Poetry

“Read poetry every day of your life. Poetry is good because it flexes muscles you don’t use often enough. Poetry expands the senses and keeps them in prime condition. It keeps you aware of your nose, your eye, your ear, your tongue, your hand. And, above all, poetry is compacted metaphor or simile.”

– Ray Bradbury – 

Writing has always been important to me. Through elementary school and early middle school I wrote countless stories as part of school projects and even used a pseudonym to credit the “by:” line. I was so self conscious of writing that I was borderline ashamed to admit it was like therapeutic self realization and comfort. Looking back, I can see that kind of self-pressure was definitely related to being so intently focused on sports at such a young age: it was a vacuum of gender pressure and focus that didn’t seem to allow for that type of interest. But who the fuck is thinking about those things at that age?

I digress.

Poetry is something I started to write when I was ten and eleven. For girls I was romancing over, about wanting to be the guy people looked to, and soccer, and even about falling in love. I distinctly remember thinking to myself, “if I can’t say these things to this girl, I can at least write them”. So, like most young hopeless romantics in training, I turned my sorrows into scribbles: tracing out an idea of myself and the world around me that was looking for some interpretive truth under everything.

Not a whole lot has changed in sixteen years. If anything, that search has only been compounded: some relationships, traveling, cool jobs and getting fired from others, moving cross-country with someone that leaves you, career crisis, student loans, dog ownership, and having friends.

Ya know: life.

That said, what I write is often very confessional and personal; it’s a way I can at least share what I’m feeling when I feel that speech isn’t enough.
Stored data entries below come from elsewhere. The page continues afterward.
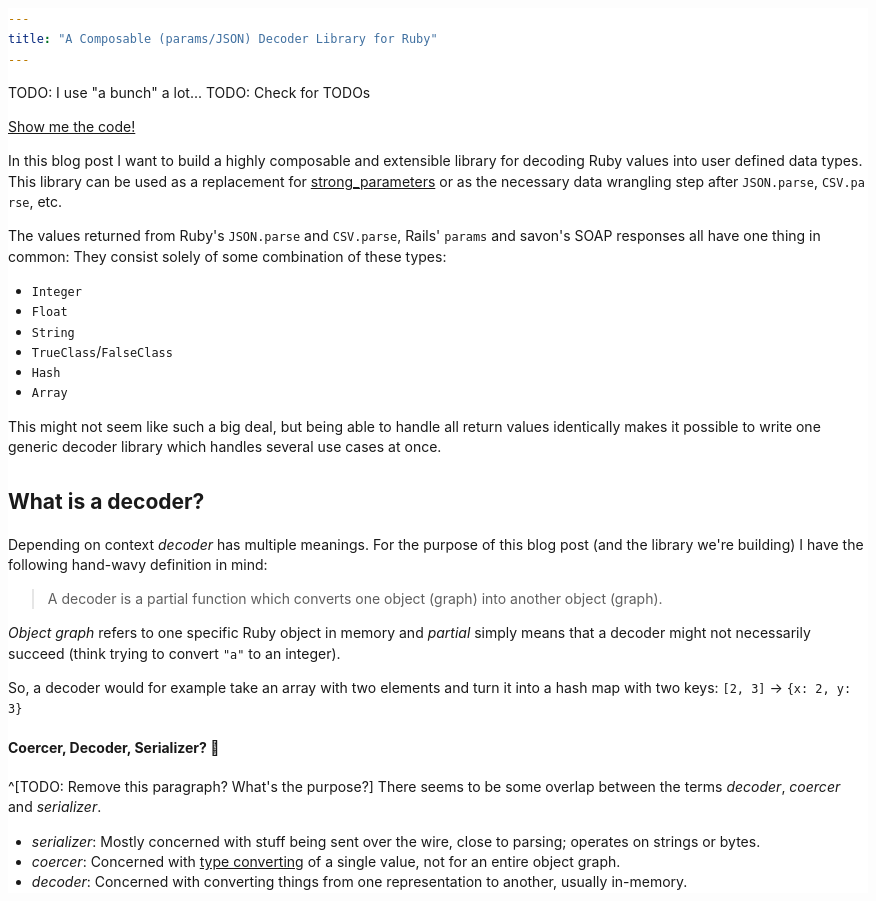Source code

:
 ```yaml
---
title: "A Composable (params/JSON) Decoder Library for Ruby"
---
```


TODO: I use "a bunch" a lot...
TODO: Check for TODOs

[Show me the code!](https://github.com/timhabermaas/timhabermaas.github.io/blob/develop/code/decoder.rb)

In this blog post I want to build a highly composable and extensible library for decoding Ruby values into user defined data types. This library can be used as a replacement for [strong_parameters](https://edgeguides.rubyonrails.org/action_controller_overview.html#strong-parameters) or as the necessary data wrangling step after `JSON.parse`, `CSV.parse`, etc.


The values returned from Ruby's `JSON.parse` and `CSV.parse`, Rails'
`params` and savon's SOAP responses all have one thing in common: They consist solely of some combination of these types:

* `Integer`
* `Float`
* `String`
* `TrueClass`/`FalseClass`
* `Hash`
* `Array`

This might not seem like such a big deal, but being able to handle all return
values identically makes it possible to write one generic decoder library
which handles several use cases at once.

## What is a decoder?

Depending on context _decoder_ has multiple meanings. For the purpose of this
blog post (and the library we're building) I have the following hand-wavy
definition in mind:

> A decoder is a partial function which converts one object (graph) into another object (graph).

_Object graph_ refers to one specific Ruby object in memory and _partial_
simply means that a decoder might not necessarily succeed (think trying to
convert `"a"` to an integer).

So, a decoder would for example take an array with two elements and turn it
into a hash map with two keys: `[2, 3]` -> `{x: 2, y: 3}`

#### Coercer, Decoder, Serializer? 🤔

^[TODO: Remove this paragraph? What's the purpose?]
There seems to be some overlap between the terms _decoder_, _coercer_ and _serializer_.

* _serializer_: Mostly concerned with stuff being sent over the wire, close to
  parsing; operates on strings or bytes.
* _coercer_: Concerned with [type
  converting](https://en.wikipedia.org/wiki/Type_conversion) of a single value,
  not for an entire object graph.
* _decoder_: Concerned with converting things from one representation to
  another, usually in-memory.


[^wikiconversion]: [https://en.wikipedia.org/wiki/Type_conversion](https://en.wikipedia.org/wiki/Type_conversion)
[^success-definition]: TODO: See github-link for possible implementation of `Success` and
[^no-to-i]: I choose `Integer` instead of `to_i` since `to_i` returns `0` if it
[^fmap]: fmap historic mistake;
[^deadline]: Yes, this is a real-world example from integrating with an external system. Shit's gonna hit the fan in ~981 years.
[^type-system]: One might argue that a dynamically typed language like Ruby
[^fmap]: The name comes from the `Functor` typeclass in Haskell:
[^or-method]: [Built-in operators in Ruby](http://phrogz.net/ProgrammingRuby/language.html#operatorexpressions)
[^symbol-vs-string]: In case you need to decode a hash map which uses either symbols or strings as keys and you don't know which it is, you simply could define a new decoder which takes care of both:
[^trivial-implementation]: A result type and a decoder have roughly the same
It’s not always about a girl these days, but everything I write is rooted in a sense of my emotional truth and most honest self.

I write every day; force myself to create something in ink that feels definitive. And I feel deeply that looking for those things every day and ensuring they’re expressed, in some form, is vital to legitimizing ourselves against the world.

With that in mind, I do hope you enjoy what you find; it’s my hope we can commune over life, here.

“There is nothing to writing. All you do is sit down at a typewriter and bleed.” – Hemingway.